Adapun, maskapai penerbangan yang terdampak terdiri dari Qatar Airways untuk rute Doha-Denpasar/Denpasar-Doha, Emirates rute Dubai-Denpasar/Denpasar Dubai, serta Etihad rute Abu Dhabi-Denpasar/Denpasar Abu Dhabi.

“Calon penumpang dari penerbangan yang mengalami penyesuaian jadwal penerbangan pada periode 28 Februari hingga 6 Maret tersebut berjumlah 8.187 penumpang, di mana data tersebut merupakan jumlah calon penumpang keberangkatan,” imbuhnya.

Eka Sandi mengatakan penanganan terhadap seluruh penumpang tersebut dilaksanakan sesuai dengan kebijakan masing-masing maskapai. Bandara Ngurah Rai, dia berujar, telah mengantisipasi kebutuhan parkir pesawat untuk tiga maskapai yang terdampak.

“Bandara Internasional I Gusti Ngurah Rai juga telah mengantisipasi rencana pengaturan parking stand dari pesawat dari penerbangan yang terdampak, yang dialokasikan untuk empat pesawat udara dari tiga maskapai penerbangan yang terdampak,” ujar Eka Sandi.

Di sisi lain, maskapai Emirates telah menerbangkan kembali satu pesawat yang sempat tertahan di Bandara Rai sejak 28 Februari. Adapun, pesawat Airbus A380 dengan nomor penerbangan EK369 itu terbang menuju Dubai pada 5 Maret pukul 00.42 Wita.

Eka Sandi menuturkan penerbangan tersebut merupakan penerbangan pertama Emirates dari Denpasar ke Dubai. Hal itu setelah Dubai International Airport secara bertahap kembali melayani operasional penerbangan.

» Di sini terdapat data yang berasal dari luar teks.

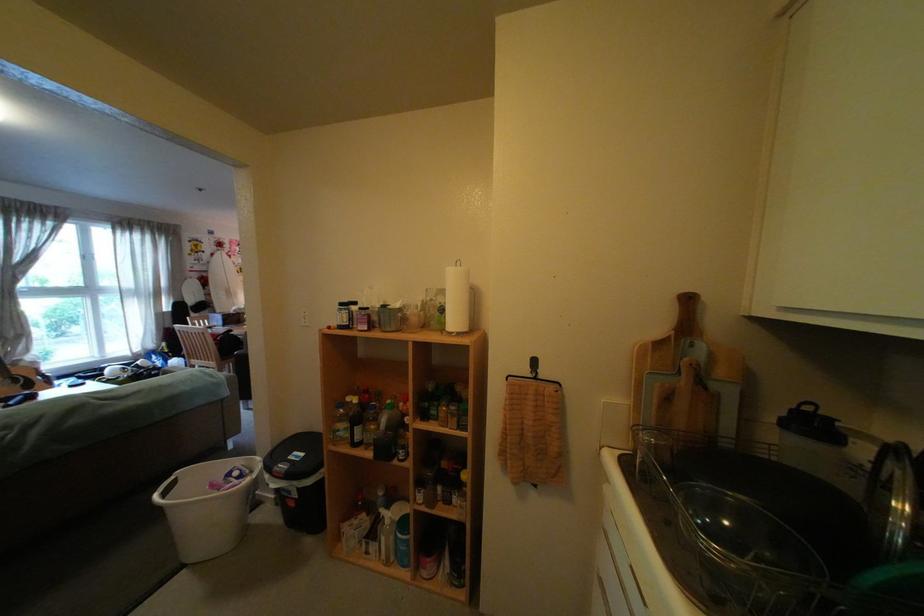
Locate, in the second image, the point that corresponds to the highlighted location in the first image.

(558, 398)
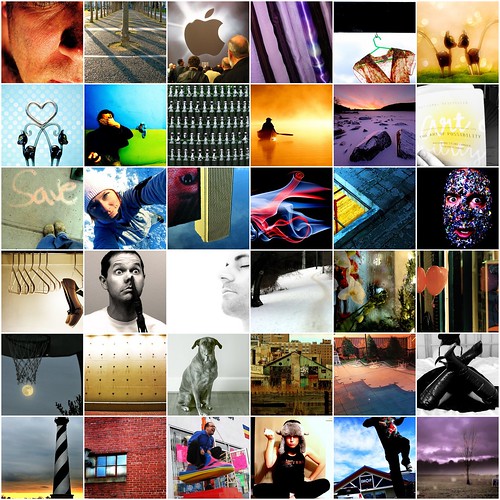
At what (x,y) coordinates should I click in order to perform the action: click on pictures in 4th row from top. Please return your answer as a coordinate pair (x, y). Looking at the image, I should click on (30, 292), (120, 292), (199, 294), (298, 296), (367, 294), (453, 290).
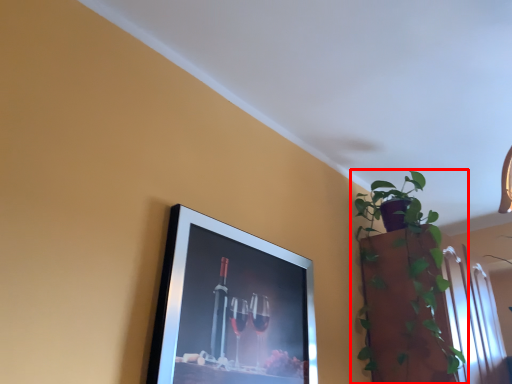
Question: From the image's perspective, where is houseplant (annotated by the red box) located in relation to picture frame in the image?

Pada Jumat (6/3) sore, dia melanjutkan, Bandara Ngurah Rai juga melayani kedatangan Emirates dengan nomor penerbangan EK368 dari Dubai. Penerbangan yang menggunakan pesawat Airbus A380 tersebut mendarat di Bali pada pukul 16.30 Wita.

Eka Sandi menegaskan operasional penerbangan di Bandara Ngurah Rai Bali secara umum tetap berjalan dengan normal. “Kami terus berkoordinasi secara intensif dengan pihak maskapai terdampak untuk memantau situasi operasional terkini,” pungkasnya.